[Opening DATA FOR THIS TASK section]
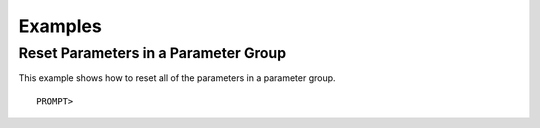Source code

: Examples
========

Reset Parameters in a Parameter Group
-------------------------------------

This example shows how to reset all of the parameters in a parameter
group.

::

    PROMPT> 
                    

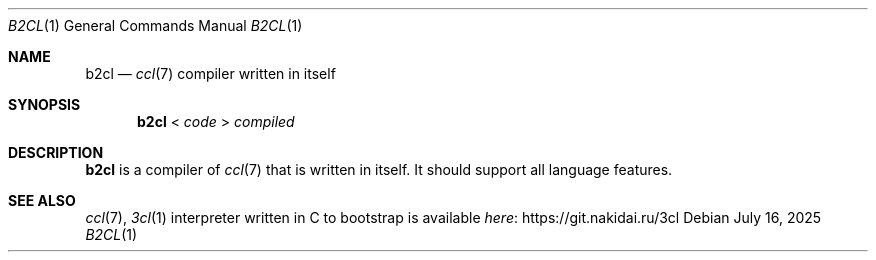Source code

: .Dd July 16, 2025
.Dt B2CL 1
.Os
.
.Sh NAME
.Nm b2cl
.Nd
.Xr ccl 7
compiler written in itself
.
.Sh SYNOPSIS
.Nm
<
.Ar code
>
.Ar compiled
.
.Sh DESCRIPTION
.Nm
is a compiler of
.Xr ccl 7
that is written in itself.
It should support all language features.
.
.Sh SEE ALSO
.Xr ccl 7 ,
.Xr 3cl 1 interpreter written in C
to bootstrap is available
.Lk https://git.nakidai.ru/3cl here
[Closing DATA FOR THIS TASK section]
[YOUR TASK] Please give again the entries word for word, starting at the first line and ending with the line that contains "that is written in itself."; include both of those lines but none of the pictures.

[ANSWER TO THE EXERCISE]
Source code

: Examples
========

Reset Parameters in a Parameter Group
-------------------------------------

This example shows how to reset all of the parameters in a parameter
group.

::

    PROMPT> 
                    

Source code

: .Dd July 16, 2025
.Dt B2CL 1
.Os
.
.Sh NAME
.Nm b2cl
.Nd
.Xr ccl 7
compiler written in itself
.
.Sh SYNOPSIS
.Nm
<
.Ar code
>
.Ar compiled
.
.Sh DESCRIPTION
.Nm
is a compiler of
.Xr ccl 7
that is written in itself.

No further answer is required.